# ABOUT THIS TASK:
Search term "Daily": copy each line of the records that contains it.

Collected data:
----------------

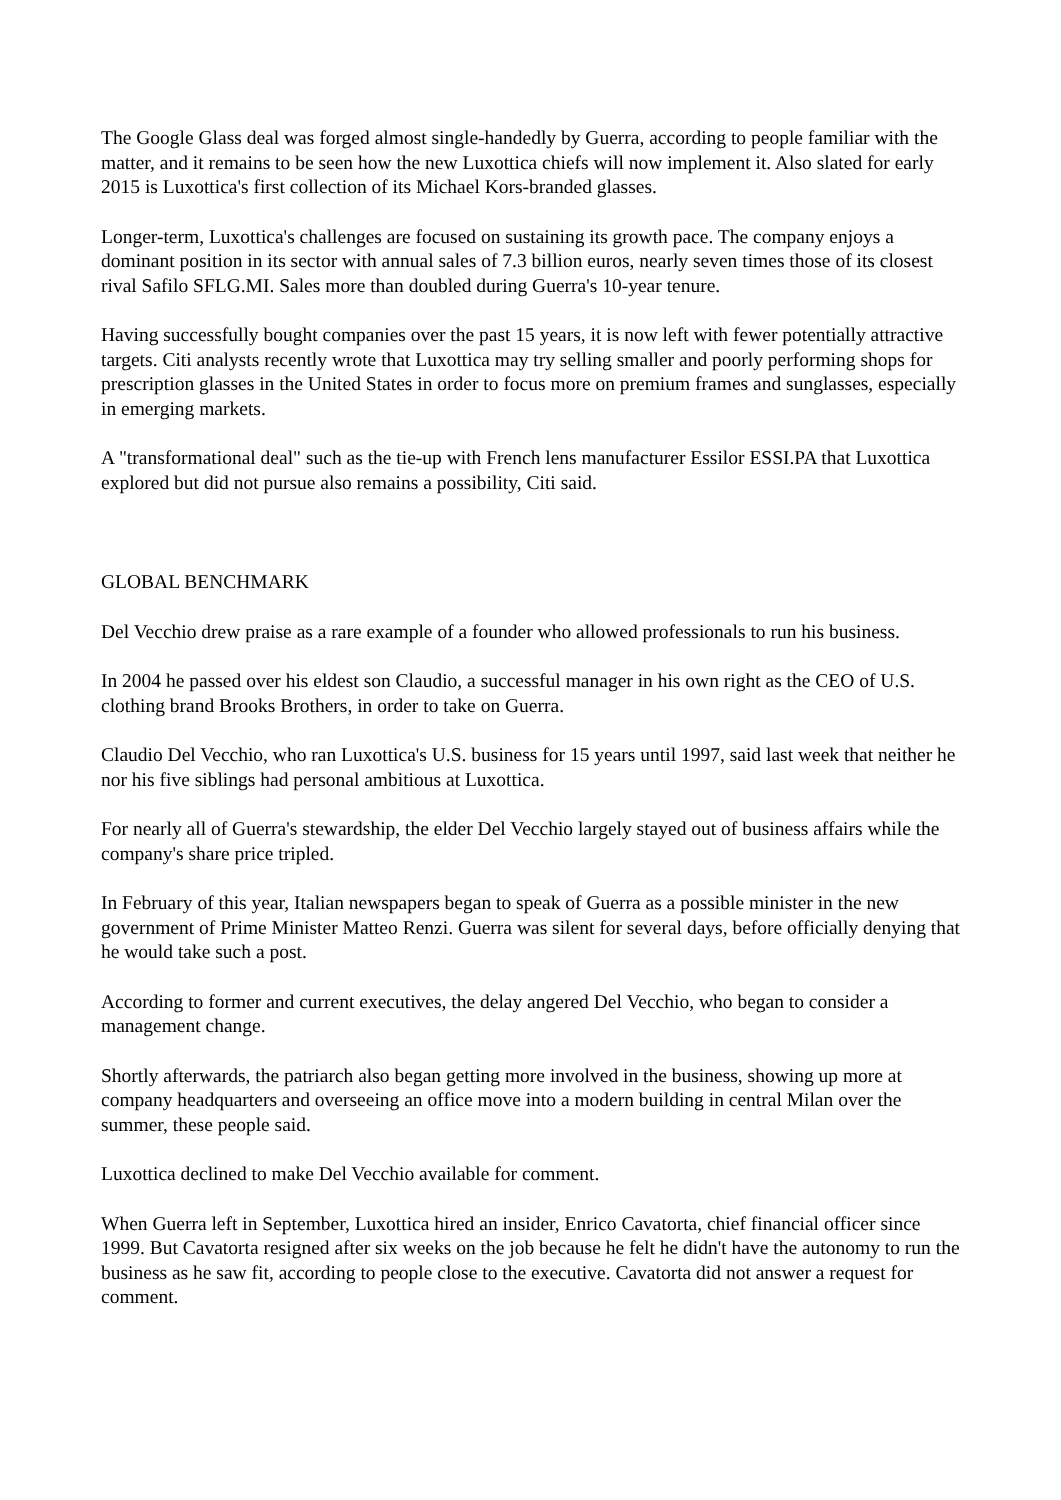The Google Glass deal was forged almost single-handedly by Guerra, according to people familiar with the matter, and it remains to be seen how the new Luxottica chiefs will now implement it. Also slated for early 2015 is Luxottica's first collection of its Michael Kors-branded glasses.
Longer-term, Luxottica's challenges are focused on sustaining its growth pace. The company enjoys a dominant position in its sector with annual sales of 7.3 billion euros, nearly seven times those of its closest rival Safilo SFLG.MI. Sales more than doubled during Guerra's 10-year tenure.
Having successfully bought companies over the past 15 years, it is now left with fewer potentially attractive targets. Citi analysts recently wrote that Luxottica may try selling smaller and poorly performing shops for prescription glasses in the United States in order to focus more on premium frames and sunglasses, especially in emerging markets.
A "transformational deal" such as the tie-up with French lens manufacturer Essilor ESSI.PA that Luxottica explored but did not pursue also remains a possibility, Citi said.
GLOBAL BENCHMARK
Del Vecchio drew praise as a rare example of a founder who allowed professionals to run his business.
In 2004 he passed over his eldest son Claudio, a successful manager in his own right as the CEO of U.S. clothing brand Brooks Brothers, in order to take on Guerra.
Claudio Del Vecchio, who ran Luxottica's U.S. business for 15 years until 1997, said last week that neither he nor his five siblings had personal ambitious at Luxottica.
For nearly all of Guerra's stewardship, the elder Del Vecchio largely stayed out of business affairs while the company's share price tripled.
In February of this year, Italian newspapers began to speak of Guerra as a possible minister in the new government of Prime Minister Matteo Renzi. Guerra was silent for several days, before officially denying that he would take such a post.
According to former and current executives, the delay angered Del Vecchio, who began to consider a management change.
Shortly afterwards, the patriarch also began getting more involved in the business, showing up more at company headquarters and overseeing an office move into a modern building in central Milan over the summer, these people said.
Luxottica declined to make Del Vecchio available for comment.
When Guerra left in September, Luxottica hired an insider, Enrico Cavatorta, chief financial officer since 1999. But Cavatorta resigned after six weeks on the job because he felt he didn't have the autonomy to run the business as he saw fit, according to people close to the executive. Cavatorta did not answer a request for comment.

----------------

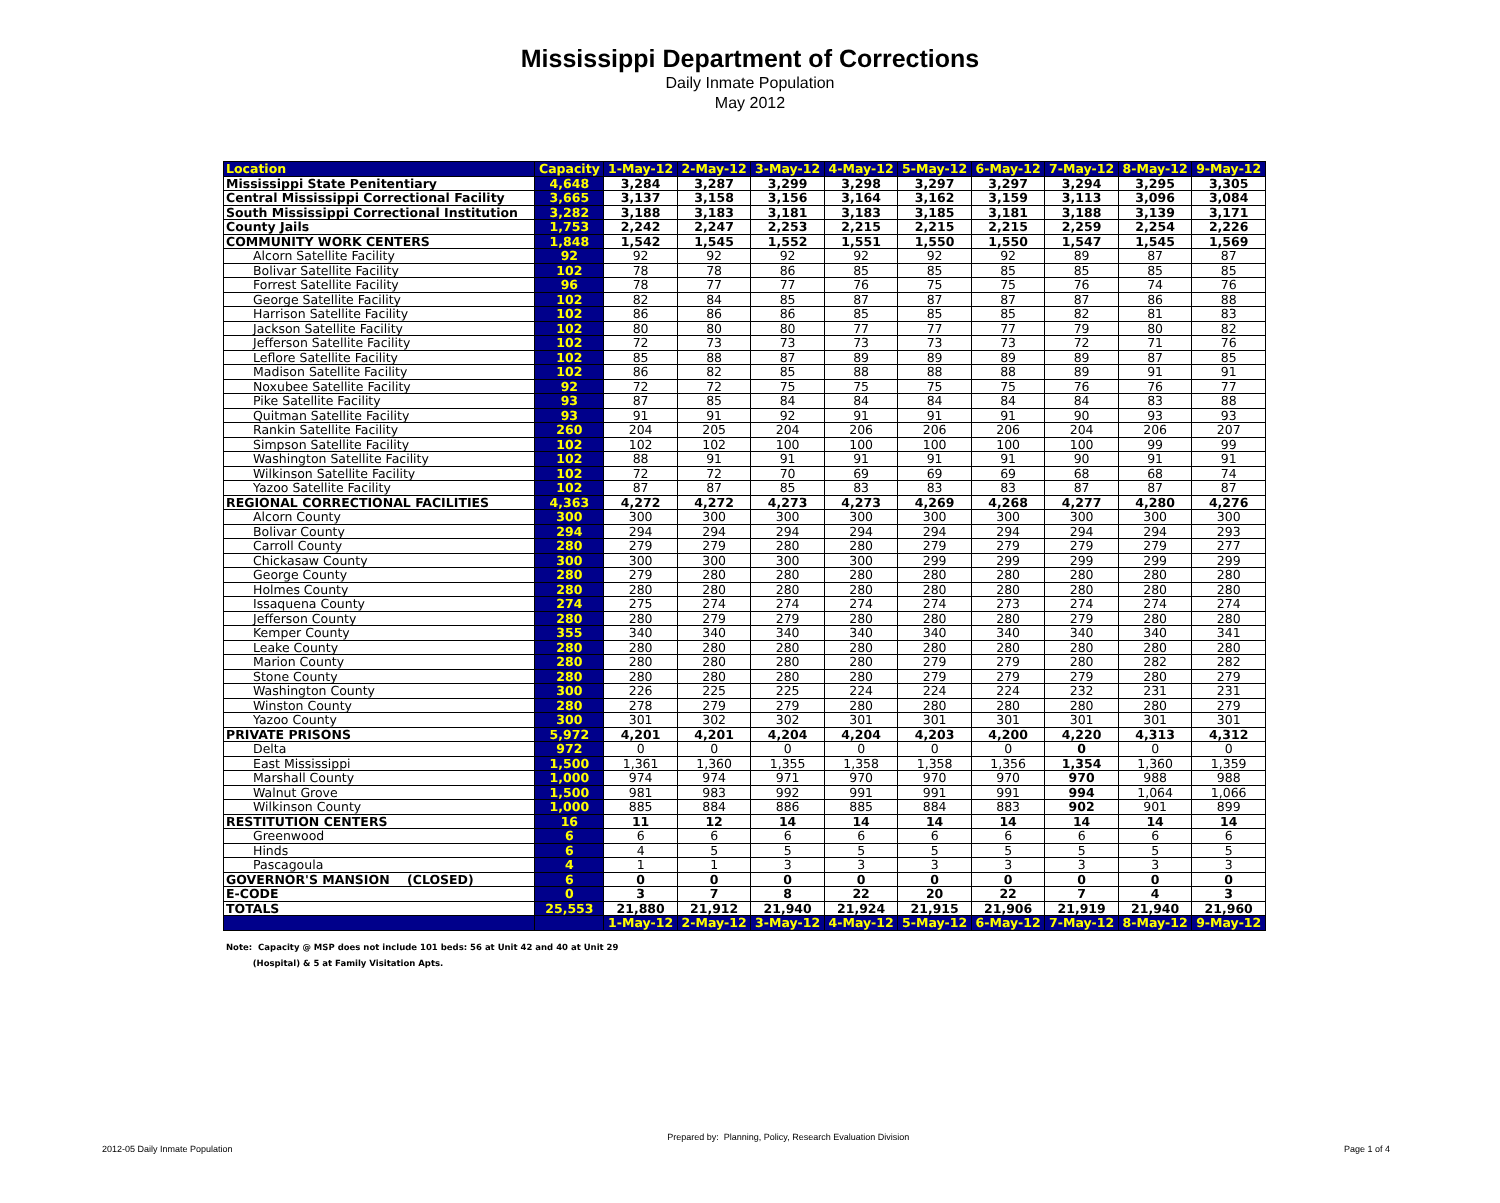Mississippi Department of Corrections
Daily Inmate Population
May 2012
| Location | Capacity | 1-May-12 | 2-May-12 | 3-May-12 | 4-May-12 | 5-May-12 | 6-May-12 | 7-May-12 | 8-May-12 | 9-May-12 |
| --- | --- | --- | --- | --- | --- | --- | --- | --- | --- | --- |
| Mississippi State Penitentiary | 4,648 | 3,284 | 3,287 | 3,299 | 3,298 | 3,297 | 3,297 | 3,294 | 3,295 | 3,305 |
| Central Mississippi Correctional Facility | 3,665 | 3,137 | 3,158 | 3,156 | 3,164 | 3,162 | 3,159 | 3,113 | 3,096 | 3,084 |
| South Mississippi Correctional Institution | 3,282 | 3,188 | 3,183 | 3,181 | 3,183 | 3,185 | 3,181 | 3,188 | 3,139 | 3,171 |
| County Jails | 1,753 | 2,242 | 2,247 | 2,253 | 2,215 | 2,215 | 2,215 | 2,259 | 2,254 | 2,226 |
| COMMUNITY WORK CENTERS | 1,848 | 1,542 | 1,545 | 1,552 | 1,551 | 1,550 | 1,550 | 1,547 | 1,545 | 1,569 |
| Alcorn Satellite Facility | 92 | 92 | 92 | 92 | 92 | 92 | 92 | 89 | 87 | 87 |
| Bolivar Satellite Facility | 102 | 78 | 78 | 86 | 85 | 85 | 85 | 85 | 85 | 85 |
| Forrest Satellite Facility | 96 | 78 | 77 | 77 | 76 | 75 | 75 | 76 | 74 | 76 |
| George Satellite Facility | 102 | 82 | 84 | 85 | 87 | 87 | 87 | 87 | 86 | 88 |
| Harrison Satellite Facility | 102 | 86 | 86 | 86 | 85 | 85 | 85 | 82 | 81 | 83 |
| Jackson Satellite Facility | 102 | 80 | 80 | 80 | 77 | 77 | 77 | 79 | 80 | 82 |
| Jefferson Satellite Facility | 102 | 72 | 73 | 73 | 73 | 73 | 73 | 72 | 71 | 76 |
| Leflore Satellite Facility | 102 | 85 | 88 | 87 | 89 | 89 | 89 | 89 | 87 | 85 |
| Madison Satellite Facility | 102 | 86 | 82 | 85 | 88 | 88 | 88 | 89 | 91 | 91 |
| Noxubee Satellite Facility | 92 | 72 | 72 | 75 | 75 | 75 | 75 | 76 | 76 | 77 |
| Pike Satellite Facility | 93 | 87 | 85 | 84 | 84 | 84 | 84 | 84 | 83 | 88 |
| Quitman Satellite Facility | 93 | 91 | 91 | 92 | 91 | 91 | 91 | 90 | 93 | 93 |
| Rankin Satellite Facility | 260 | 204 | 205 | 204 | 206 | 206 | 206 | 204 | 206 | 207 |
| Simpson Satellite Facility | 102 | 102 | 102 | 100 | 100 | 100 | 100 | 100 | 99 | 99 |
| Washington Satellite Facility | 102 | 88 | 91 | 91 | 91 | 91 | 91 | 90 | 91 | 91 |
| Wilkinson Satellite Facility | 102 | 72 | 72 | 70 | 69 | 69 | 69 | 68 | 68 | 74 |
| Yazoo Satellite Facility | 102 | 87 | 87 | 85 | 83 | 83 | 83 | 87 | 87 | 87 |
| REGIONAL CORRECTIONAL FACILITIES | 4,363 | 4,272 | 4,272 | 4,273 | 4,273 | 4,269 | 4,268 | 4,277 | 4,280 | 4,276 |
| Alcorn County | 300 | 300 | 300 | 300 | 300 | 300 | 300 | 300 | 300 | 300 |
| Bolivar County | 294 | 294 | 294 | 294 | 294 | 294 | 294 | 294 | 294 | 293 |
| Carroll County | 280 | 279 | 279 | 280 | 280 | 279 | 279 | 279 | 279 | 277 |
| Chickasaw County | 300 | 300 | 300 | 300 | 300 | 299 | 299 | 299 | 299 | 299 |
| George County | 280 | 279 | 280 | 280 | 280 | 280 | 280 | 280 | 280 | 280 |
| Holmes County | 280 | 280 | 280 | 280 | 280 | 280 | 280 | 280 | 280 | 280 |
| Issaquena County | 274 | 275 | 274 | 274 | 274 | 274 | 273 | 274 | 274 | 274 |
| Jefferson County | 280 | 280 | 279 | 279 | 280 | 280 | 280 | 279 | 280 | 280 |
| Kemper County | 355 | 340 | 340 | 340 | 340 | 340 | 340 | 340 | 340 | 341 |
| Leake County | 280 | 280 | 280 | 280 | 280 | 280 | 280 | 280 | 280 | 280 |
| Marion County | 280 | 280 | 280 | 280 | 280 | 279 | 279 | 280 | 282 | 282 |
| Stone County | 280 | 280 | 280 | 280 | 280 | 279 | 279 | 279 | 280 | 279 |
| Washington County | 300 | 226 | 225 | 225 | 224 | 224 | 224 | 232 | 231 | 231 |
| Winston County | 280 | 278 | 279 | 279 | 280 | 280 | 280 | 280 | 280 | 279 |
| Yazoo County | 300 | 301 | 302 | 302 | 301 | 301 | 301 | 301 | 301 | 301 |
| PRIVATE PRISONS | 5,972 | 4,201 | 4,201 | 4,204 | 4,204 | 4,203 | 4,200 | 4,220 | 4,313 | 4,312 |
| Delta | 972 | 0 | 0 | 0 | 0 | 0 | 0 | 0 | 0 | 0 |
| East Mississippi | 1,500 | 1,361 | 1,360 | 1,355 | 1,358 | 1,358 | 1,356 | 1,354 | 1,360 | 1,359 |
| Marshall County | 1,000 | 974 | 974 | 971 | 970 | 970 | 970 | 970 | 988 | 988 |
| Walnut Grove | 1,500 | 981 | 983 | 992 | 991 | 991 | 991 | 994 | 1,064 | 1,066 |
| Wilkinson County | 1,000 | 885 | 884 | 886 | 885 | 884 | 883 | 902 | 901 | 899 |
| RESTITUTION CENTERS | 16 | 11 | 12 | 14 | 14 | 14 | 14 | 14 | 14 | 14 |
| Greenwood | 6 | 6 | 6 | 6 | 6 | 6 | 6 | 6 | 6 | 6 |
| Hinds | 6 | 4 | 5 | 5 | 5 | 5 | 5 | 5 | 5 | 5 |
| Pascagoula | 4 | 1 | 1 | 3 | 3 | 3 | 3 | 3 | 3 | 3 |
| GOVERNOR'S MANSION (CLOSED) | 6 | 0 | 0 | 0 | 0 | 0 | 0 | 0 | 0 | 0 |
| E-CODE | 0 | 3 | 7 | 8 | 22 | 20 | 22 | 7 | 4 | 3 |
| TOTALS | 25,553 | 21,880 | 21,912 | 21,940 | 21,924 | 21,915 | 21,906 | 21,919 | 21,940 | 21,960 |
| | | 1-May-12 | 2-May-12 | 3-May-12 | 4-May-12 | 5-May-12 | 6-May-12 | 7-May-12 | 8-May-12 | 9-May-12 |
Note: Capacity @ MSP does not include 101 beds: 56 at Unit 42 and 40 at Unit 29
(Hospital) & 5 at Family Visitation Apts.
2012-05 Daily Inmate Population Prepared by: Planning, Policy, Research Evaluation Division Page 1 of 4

----------------

# SOLUTION FOR THIS EXERCISE:
Daily Inmate Population
2012-05 Daily Inmate Population Prepared by: Planning, Policy, Research Evaluation Division Page 1 of 4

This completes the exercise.